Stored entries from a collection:

_ _ _ _ _ _ _

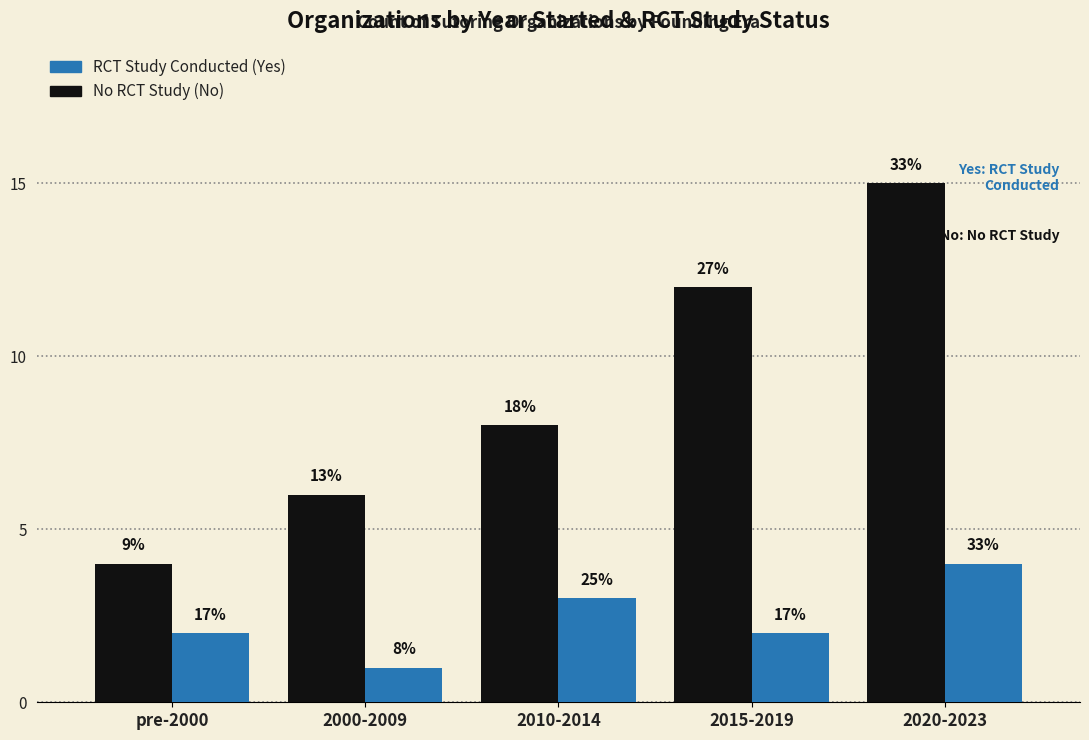

Reading right to left, what are all the values shown in this chart?

No RCT Study: 2020-2023=15	2015-2019=12	2010-2014=8	2000-2009=6	pre-2000=4
RCT Study Conducted: 2020-2023=4	2015-2019=2	2010-2014=3	2000-2009=1	pre-2000=2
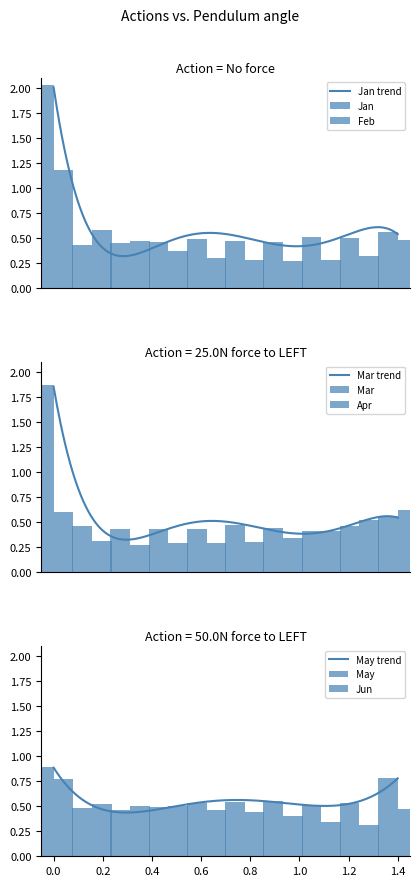

What are all the series names shown in the legend?

Jan, Feb, Mar, Apr, May, Jun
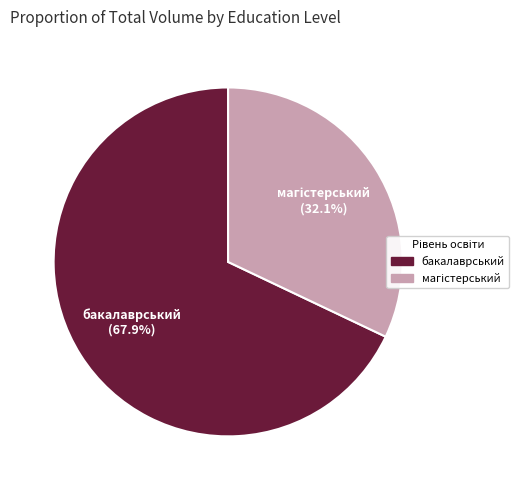

Which category has the biggest portion of the pie?

бакалаврський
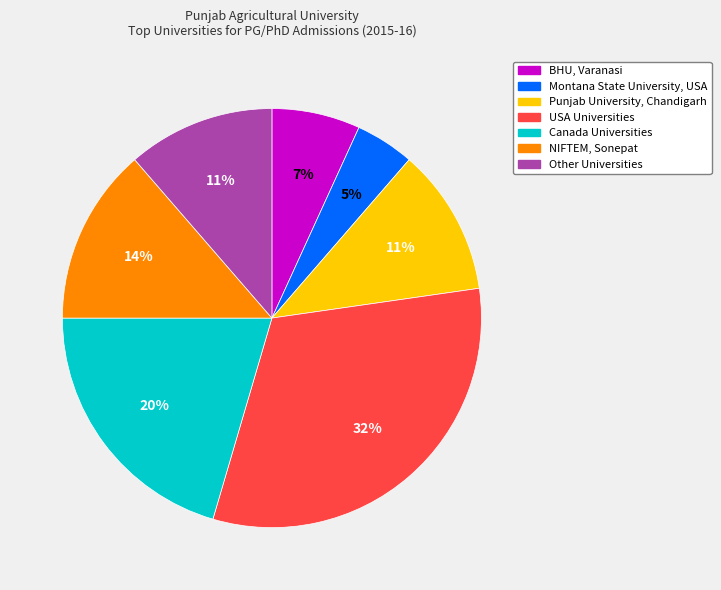

Is the sum of Montana State University, USA and USA Universities greater than half?

No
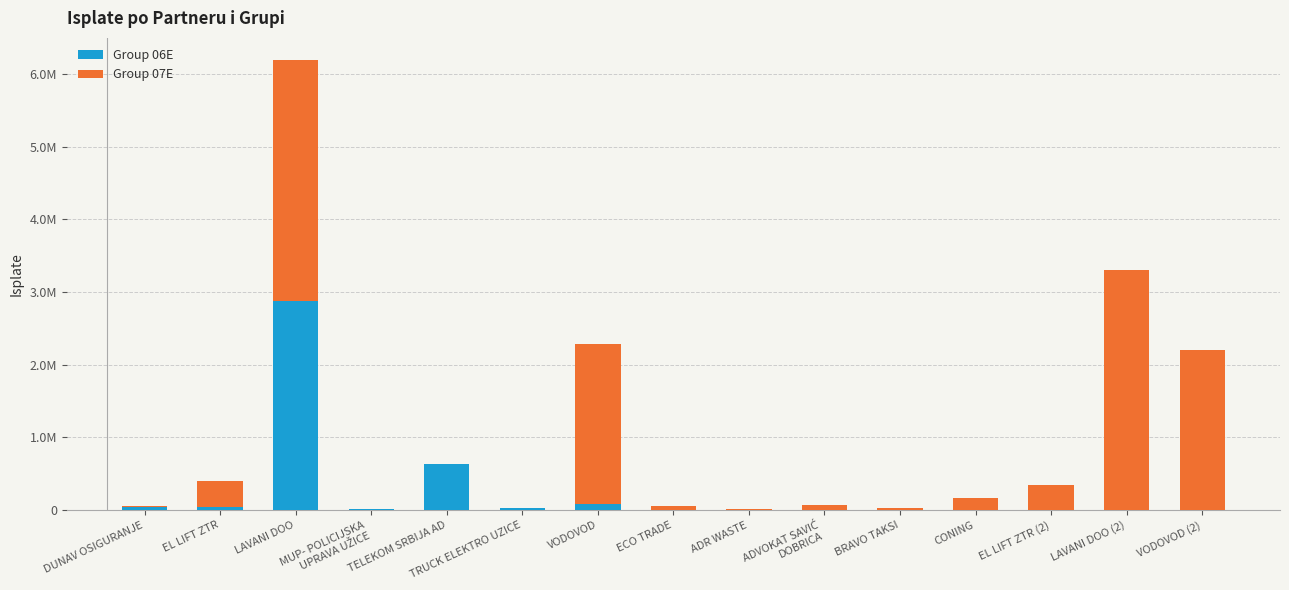

What are all the series names shown in the legend?

Group 06E, Group 07E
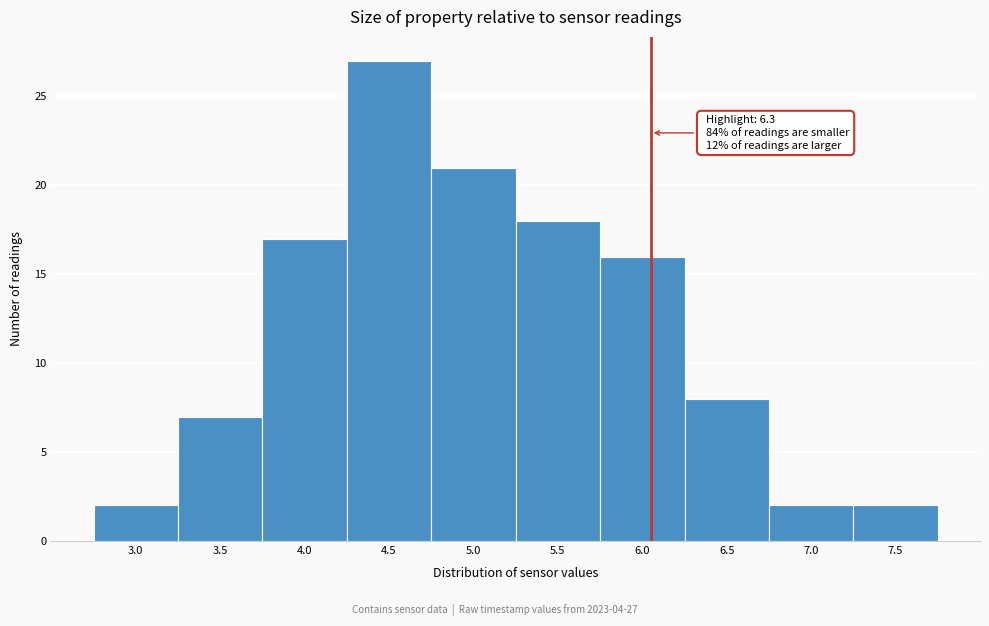

Reading left to right, extract all data points from this chart.

3.0=2	3.5=7	4.0=17	4.5=27	5.0=21	5.5=18	6.0=16	6.5=8	7.0=2	7.5=2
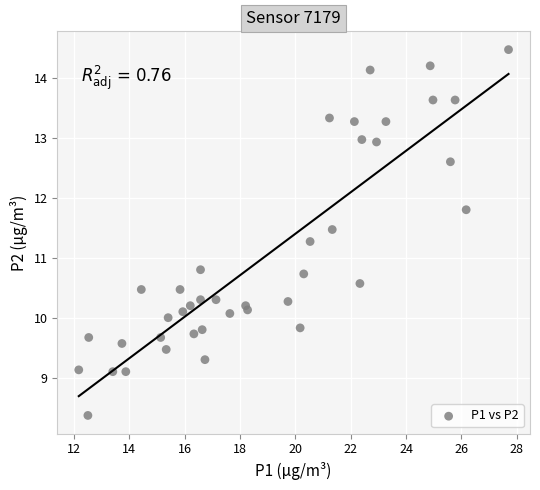

What Y value in the scatter plot is closest to 11?

10.8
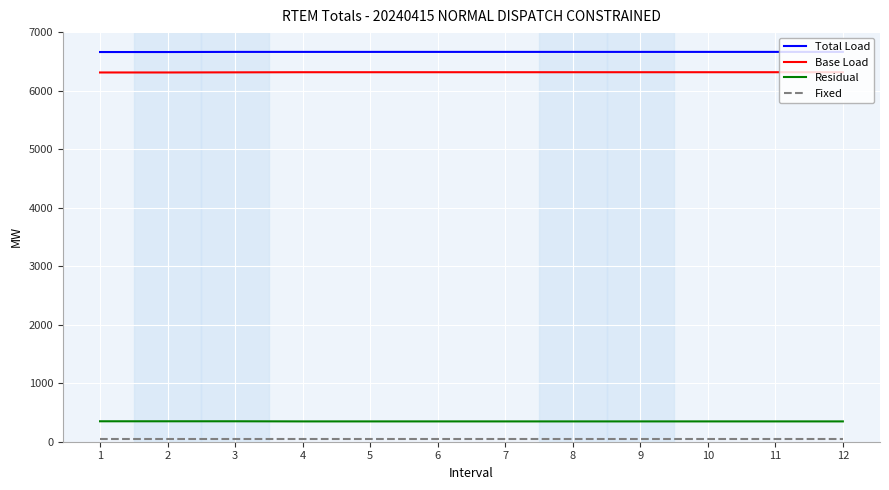

The value of Residual at 12 is 347.3. True or false?

True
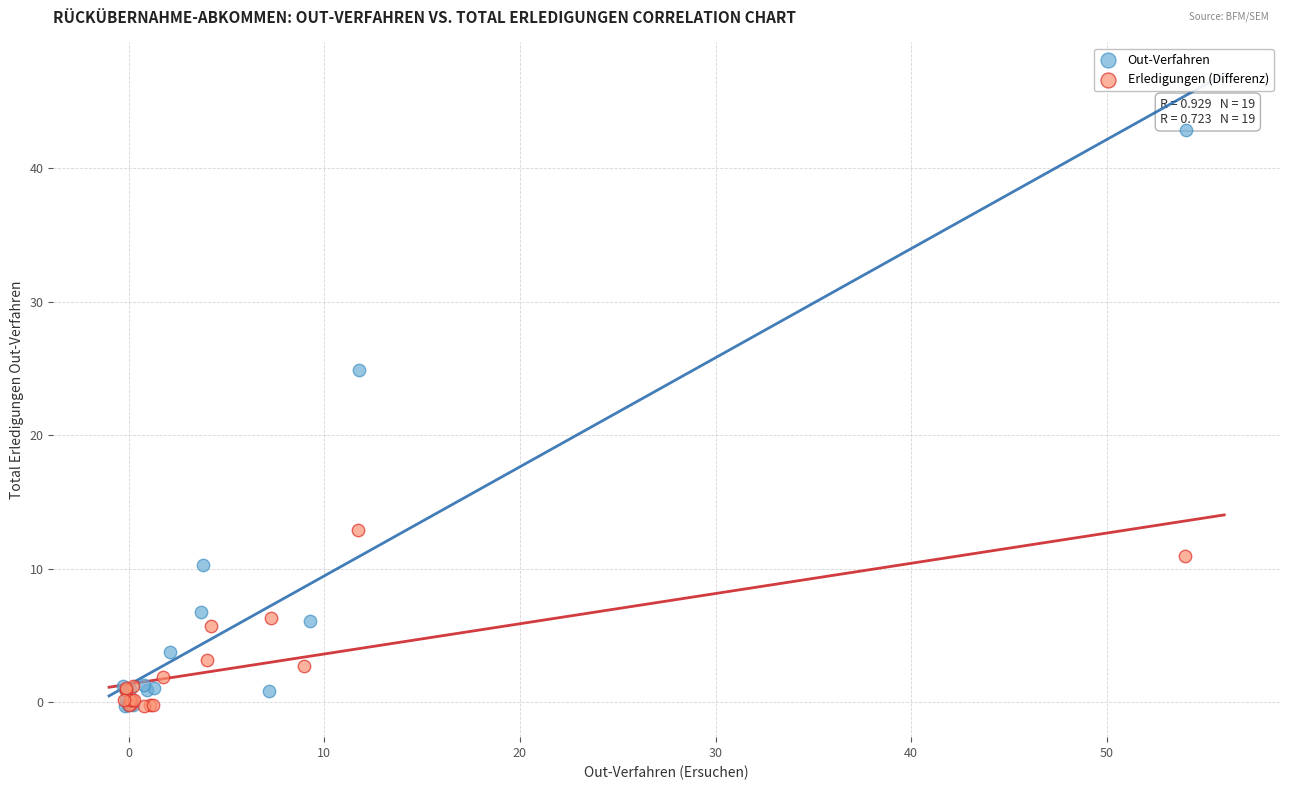

Which series has the largest Y range (max minus min)?

Out-Verfahren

_ _ _ _ _ _ _

What to work on:
In the part of the entries that opens with the line containing "The value of" and runs through the end of the entries, swap "largest" for "greatest" and give those lines again with nothing else changed. Leave the pictures out.

Completed task:
The value of Residual at 12 is 347.3. True or false?

True

Which series has the greatest Y range (max minus min)?

Out-Verfahren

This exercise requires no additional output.